- Work to complete: Repeat the full listing, word for word.

-------- Records --------

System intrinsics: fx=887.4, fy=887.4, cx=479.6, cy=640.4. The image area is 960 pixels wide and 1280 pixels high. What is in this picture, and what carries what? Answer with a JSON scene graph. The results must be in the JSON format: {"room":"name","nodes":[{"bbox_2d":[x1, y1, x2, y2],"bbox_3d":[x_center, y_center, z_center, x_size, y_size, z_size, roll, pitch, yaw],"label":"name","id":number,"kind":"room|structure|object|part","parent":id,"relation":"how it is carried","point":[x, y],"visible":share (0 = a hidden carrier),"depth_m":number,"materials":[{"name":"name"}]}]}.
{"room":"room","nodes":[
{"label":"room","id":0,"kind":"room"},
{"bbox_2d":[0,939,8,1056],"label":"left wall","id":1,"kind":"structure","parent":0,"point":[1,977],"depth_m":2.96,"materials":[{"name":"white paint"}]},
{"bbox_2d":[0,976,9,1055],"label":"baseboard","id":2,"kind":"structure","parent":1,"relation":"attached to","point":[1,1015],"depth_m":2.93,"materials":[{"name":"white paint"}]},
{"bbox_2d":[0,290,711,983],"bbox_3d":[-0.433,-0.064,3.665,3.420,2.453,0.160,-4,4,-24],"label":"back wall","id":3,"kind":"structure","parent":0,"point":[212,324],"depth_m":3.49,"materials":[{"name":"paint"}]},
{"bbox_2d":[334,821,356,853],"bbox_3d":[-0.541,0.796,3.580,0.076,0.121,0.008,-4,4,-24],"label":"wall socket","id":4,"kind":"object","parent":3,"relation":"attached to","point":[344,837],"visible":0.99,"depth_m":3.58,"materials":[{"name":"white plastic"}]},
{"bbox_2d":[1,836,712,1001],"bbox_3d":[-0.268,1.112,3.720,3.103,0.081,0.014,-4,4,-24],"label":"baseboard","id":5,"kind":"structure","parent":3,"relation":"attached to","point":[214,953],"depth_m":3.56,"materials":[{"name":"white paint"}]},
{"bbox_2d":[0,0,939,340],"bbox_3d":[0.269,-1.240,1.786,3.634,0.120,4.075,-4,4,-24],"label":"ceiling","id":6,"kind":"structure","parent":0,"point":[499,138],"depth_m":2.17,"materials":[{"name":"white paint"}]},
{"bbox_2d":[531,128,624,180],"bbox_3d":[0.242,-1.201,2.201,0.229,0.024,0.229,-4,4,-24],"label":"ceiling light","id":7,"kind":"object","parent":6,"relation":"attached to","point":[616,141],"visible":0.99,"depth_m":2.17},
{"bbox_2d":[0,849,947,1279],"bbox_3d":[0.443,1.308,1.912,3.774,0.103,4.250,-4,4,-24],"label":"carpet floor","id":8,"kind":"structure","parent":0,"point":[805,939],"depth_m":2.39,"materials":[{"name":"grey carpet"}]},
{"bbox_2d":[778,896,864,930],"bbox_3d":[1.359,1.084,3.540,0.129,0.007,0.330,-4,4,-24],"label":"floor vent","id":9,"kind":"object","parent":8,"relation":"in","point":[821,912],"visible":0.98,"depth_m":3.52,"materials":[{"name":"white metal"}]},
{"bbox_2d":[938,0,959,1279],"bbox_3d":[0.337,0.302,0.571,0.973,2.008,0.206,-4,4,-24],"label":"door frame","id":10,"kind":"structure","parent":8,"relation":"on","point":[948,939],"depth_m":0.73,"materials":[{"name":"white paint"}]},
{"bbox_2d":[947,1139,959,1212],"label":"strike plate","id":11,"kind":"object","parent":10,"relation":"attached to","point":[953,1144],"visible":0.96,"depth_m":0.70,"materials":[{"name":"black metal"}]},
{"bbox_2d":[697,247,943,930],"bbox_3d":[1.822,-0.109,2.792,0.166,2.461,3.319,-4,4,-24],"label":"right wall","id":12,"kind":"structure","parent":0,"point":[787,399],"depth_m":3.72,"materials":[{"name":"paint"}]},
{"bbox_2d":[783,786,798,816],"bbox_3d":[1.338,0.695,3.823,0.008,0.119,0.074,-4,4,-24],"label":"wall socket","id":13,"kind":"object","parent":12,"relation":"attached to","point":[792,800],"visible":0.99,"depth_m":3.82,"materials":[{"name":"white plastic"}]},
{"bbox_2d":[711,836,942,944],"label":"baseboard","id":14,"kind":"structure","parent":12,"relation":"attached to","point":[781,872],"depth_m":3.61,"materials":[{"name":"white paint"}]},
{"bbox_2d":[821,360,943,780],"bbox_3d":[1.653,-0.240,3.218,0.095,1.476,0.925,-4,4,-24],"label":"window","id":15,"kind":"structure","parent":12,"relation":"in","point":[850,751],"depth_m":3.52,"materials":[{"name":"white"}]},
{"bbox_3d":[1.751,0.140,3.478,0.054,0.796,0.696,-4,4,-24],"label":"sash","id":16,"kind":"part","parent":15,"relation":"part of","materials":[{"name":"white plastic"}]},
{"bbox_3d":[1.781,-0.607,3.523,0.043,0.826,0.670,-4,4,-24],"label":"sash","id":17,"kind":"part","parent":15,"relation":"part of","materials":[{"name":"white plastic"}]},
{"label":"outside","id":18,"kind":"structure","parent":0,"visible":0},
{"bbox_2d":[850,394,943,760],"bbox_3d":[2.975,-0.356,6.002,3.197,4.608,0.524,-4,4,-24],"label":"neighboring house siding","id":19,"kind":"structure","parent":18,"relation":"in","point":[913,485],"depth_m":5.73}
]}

--------

- Answer to this task:
System intrinsics: fx=887.4, fy=887.4, cx=479.6, cy=640.4. The image area is 960 pixels wide and 1280 pixels high. What is in this picture, and what carries what? Answer with a JSON scene graph. The results must be in the JSON format: {"room":"name","nodes":[{"bbox_2d":[x1, y1, x2, y2],"bbox_3d":[x_center, y_center, z_center, x_size, y_size, z_size, roll, pitch, yaw],"label":"name","id":number,"kind":"room|structure|object|part","parent":id,"relation":"how it is carried","point":[x, y],"visible":share (0 = a hidden carrier),"depth_m":number,"materials":[{"name":"name"}]}]}.
{"room":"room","nodes":[
{"label":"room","id":0,"kind":"room"},
{"bbox_2d":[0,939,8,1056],"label":"left wall","id":1,"kind":"structure","parent":0,"point":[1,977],"depth_m":2.96,"materials":[{"name":"white paint"}]},
{"bbox_2d":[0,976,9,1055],"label":"baseboard","id":2,"kind":"structure","parent":1,"relation":"attached to","point":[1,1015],"depth_m":2.93,"materials":[{"name":"white paint"}]},
{"bbox_2d":[0,290,711,983],"bbox_3d":[-0.433,-0.064,3.665,3.420,2.453,0.160,-4,4,-24],"label":"back wall","id":3,"kind":"structure","parent":0,"point":[212,324],"depth_m":3.49,"materials":[{"name":"paint"}]},
{"bbox_2d":[334,821,356,853],"bbox_3d":[-0.541,0.796,3.580,0.076,0.121,0.008,-4,4,-24],"label":"wall socket","id":4,"kind":"object","parent":3,"relation":"attached to","point":[344,837],"visible":0.99,"depth_m":3.58,"materials":[{"name":"white plastic"}]},
{"bbox_2d":[1,836,712,1001],"bbox_3d":[-0.268,1.112,3.720,3.103,0.081,0.014,-4,4,-24],"label":"baseboard","id":5,"kind":"structure","parent":3,"relation":"attached to","point":[214,953],"depth_m":3.56,"materials":[{"name":"white paint"}]},
{"bbox_2d":[0,0,939,340],"bbox_3d":[0.269,-1.240,1.786,3.634,0.120,4.075,-4,4,-24],"label":"ceiling","id":6,"kind":"structure","parent":0,"point":[499,138],"depth_m":2.17,"materials":[{"name":"white paint"}]},
{"bbox_2d":[531,128,624,180],"bbox_3d":[0.242,-1.201,2.201,0.229,0.024,0.229,-4,4,-24],"label":"ceiling light","id":7,"kind":"object","parent":6,"relation":"attached to","point":[616,141],"visible":0.99,"depth_m":2.17},
{"bbox_2d":[0,849,947,1279],"bbox_3d":[0.443,1.308,1.912,3.774,0.103,4.250,-4,4,-24],"label":"carpet floor","id":8,"kind":"structure","parent":0,"point":[805,939],"depth_m":2.39,"materials":[{"name":"grey carpet"}]},
{"bbox_2d":[778,896,864,930],"bbox_3d":[1.359,1.084,3.540,0.129,0.007,0.330,-4,4,-24],"label":"floor vent","id":9,"kind":"object","parent":8,"relation":"in","point":[821,912],"visible":0.98,"depth_m":3.52,"materials":[{"name":"white metal"}]},
{"bbox_2d":[938,0,959,1279],"bbox_3d":[0.337,0.302,0.571,0.973,2.008,0.206,-4,4,-24],"label":"door frame","id":10,"kind":"structure","parent":8,"relation":"on","point":[948,939],"depth_m":0.73,"materials":[{"name":"white paint"}]},
{"bbox_2d":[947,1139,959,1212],"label":"strike plate","id":11,"kind":"object","parent":10,"relation":"attached to","point":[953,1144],"visible":0.96,"depth_m":0.70,"materials":[{"name":"black metal"}]},
{"bbox_2d":[697,247,943,930],"bbox_3d":[1.822,-0.109,2.792,0.166,2.461,3.319,-4,4,-24],"label":"right wall","id":12,"kind":"structure","parent":0,"point":[787,399],"depth_m":3.72,"materials":[{"name":"paint"}]},
{"bbox_2d":[783,786,798,816],"bbox_3d":[1.338,0.695,3.823,0.008,0.119,0.074,-4,4,-24],"label":"wall socket","id":13,"kind":"object","parent":12,"relation":"attached to","point":[792,800],"visible":0.99,"depth_m":3.82,"materials":[{"name":"white plastic"}]},
{"bbox_2d":[711,836,942,944],"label":"baseboard","id":14,"kind":"structure","parent":12,"relation":"attached to","point":[781,872],"depth_m":3.61,"materials":[{"name":"white paint"}]},
{"bbox_2d":[821,360,943,780],"bbox_3d":[1.653,-0.240,3.218,0.095,1.476,0.925,-4,4,-24],"label":"window","id":15,"kind":"structure","parent":12,"relation":"in","point":[850,751],"depth_m":3.52,"materials":[{"name":"white"}]},
{"bbox_3d":[1.751,0.140,3.478,0.054,0.796,0.696,-4,4,-24],"label":"sash","id":16,"kind":"part","parent":15,"relation":"part of","materials":[{"name":"white plastic"}]},
{"bbox_3d":[1.781,-0.607,3.523,0.043,0.826,0.670,-4,4,-24],"label":"sash","id":17,"kind":"part","parent":15,"relation":"part of","materials":[{"name":"white plastic"}]},
{"label":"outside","id":18,"kind":"structure","parent":0,"visible":0},
{"bbox_2d":[850,394,943,760],"bbox_3d":[2.975,-0.356,6.002,3.197,4.608,0.524,-4,4,-24],"label":"neighboring house siding","id":19,"kind":"structure","parent":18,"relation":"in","point":[913,485],"depth_m":5.73}
]}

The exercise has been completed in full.